What is required:
If a line contains "45: (61, 355, 2.26)", it is the last one to write out; begin with the first line of the records and copy each exactly.

The input:

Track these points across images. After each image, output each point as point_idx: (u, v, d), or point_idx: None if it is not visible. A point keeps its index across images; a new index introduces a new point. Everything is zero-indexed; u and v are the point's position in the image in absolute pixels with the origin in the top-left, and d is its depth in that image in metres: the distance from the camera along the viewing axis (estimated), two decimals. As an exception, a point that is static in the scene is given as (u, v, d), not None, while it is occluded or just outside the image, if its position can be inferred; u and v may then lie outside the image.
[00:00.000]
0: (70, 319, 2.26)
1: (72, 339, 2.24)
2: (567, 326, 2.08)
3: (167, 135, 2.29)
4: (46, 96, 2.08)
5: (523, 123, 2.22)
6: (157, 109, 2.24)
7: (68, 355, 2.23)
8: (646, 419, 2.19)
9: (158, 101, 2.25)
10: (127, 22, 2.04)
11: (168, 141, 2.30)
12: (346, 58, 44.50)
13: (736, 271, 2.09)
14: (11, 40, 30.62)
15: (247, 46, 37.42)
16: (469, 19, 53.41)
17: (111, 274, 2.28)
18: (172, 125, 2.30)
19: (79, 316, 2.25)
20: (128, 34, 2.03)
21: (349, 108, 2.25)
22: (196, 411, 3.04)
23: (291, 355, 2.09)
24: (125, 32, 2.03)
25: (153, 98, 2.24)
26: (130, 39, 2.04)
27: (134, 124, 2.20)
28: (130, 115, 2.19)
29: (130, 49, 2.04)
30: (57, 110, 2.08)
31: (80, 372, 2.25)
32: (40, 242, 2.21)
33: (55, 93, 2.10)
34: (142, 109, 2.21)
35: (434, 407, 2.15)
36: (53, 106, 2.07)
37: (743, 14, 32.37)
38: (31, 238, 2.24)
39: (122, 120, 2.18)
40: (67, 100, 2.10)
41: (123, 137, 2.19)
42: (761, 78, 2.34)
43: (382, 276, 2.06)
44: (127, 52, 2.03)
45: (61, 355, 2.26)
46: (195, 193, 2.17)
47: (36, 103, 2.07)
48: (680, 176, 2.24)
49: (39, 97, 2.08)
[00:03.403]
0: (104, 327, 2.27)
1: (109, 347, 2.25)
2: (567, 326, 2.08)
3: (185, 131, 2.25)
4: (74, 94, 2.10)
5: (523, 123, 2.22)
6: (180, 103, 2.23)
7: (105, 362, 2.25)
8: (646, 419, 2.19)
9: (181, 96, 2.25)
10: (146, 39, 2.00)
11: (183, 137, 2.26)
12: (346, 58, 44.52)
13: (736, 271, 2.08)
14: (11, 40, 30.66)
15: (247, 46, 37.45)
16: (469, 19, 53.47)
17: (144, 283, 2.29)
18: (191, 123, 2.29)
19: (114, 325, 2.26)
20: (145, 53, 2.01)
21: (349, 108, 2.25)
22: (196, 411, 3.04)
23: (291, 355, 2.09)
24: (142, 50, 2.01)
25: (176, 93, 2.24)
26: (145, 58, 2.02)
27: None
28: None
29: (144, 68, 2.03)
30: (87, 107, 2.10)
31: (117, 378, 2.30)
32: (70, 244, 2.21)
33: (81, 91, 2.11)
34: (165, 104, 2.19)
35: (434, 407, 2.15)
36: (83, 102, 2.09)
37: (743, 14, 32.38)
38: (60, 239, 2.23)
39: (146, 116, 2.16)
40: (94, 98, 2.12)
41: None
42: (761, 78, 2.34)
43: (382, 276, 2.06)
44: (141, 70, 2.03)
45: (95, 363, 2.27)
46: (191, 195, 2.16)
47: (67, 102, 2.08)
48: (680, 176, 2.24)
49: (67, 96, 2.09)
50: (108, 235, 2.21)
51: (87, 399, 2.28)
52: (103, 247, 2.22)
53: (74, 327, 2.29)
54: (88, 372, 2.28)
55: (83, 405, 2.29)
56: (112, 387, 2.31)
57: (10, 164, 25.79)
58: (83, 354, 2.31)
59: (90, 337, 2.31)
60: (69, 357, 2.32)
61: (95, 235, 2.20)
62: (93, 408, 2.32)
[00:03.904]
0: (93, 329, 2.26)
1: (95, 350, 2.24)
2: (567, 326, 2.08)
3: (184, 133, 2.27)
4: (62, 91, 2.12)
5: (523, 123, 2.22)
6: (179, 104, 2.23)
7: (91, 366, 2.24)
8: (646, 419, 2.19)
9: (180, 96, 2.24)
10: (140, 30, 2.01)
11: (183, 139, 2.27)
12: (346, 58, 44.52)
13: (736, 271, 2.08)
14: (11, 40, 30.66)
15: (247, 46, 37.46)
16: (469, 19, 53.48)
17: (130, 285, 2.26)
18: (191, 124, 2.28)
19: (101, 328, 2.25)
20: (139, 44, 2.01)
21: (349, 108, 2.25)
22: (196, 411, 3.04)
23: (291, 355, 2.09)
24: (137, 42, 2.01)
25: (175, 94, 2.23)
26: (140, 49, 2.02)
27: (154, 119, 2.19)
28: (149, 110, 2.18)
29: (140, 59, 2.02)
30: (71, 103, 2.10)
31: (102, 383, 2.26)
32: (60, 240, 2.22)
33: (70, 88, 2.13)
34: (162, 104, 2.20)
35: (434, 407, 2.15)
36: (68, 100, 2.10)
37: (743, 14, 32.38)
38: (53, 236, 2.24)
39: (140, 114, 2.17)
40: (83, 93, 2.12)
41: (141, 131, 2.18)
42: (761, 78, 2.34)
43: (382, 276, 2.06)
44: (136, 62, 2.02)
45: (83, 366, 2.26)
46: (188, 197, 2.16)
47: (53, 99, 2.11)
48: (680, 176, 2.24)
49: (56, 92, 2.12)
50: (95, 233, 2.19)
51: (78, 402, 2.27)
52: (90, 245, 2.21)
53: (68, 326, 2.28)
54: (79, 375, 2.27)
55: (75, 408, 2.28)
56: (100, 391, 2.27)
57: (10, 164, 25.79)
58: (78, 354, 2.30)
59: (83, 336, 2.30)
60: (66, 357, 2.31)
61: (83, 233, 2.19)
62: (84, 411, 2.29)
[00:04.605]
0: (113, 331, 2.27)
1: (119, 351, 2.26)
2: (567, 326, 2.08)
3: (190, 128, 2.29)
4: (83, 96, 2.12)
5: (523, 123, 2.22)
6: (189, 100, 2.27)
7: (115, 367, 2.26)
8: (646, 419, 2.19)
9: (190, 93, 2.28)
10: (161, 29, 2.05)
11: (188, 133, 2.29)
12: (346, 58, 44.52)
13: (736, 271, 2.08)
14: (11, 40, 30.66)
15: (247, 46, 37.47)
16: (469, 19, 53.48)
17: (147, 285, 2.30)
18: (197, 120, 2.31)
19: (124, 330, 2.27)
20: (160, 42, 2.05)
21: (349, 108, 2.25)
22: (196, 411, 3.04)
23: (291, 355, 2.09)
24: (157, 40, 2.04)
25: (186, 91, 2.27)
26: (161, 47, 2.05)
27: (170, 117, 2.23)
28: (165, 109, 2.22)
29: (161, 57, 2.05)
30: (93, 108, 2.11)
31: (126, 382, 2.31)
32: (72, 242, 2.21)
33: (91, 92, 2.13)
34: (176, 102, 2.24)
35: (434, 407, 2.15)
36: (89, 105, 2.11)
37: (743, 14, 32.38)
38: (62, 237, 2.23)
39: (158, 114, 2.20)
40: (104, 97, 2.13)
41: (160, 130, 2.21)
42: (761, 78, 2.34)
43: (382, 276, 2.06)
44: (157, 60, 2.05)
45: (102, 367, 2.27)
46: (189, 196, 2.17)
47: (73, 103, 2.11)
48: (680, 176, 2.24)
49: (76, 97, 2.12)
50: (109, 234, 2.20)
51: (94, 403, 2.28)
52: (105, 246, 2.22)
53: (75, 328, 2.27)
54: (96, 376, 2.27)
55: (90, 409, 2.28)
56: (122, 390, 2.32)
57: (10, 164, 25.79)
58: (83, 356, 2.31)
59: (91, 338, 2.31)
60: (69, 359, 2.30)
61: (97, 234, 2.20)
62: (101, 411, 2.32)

Result:
Track these points across images. After each image, output each point as point_idx: (u, v, d), or point_idx: None if it is not visible. A point keeps its index across images; a new index introduces a new point. Everything is zero-indexed; u and v are the point's position in the image in absolute pixels with the origin in the top-left, and d is its depth in that image in metres: the distance from the camera along the viewing axis (estimated), two decimals. As an exception, a point that is static in the scene is given as (u, v, d), not None, while it is occluded or just outside the image, if its position can be inferred; u and v may then lie outside the image.
[00:00.000]
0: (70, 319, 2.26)
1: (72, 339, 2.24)
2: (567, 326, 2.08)
3: (167, 135, 2.29)
4: (46, 96, 2.08)
5: (523, 123, 2.22)
6: (157, 109, 2.24)
7: (68, 355, 2.23)
8: (646, 419, 2.19)
9: (158, 101, 2.25)
10: (127, 22, 2.04)
11: (168, 141, 2.30)
12: (346, 58, 44.50)
13: (736, 271, 2.09)
14: (11, 40, 30.62)
15: (247, 46, 37.42)
16: (469, 19, 53.41)
17: (111, 274, 2.28)
18: (172, 125, 2.30)
19: (79, 316, 2.25)
20: (128, 34, 2.03)
21: (349, 108, 2.25)
22: (196, 411, 3.04)
23: (291, 355, 2.09)
24: (125, 32, 2.03)
25: (153, 98, 2.24)
26: (130, 39, 2.04)
27: (134, 124, 2.20)
28: (130, 115, 2.19)
29: (130, 49, 2.04)
30: (57, 110, 2.08)
31: (80, 372, 2.25)
32: (40, 242, 2.21)
33: (55, 93, 2.10)
34: (142, 109, 2.21)
35: (434, 407, 2.15)
36: (53, 106, 2.07)
37: (743, 14, 32.37)
38: (31, 238, 2.24)
39: (122, 120, 2.18)
40: (67, 100, 2.10)
41: (123, 137, 2.19)
42: (761, 78, 2.34)
43: (382, 276, 2.06)
44: (127, 52, 2.03)
45: (61, 355, 2.26)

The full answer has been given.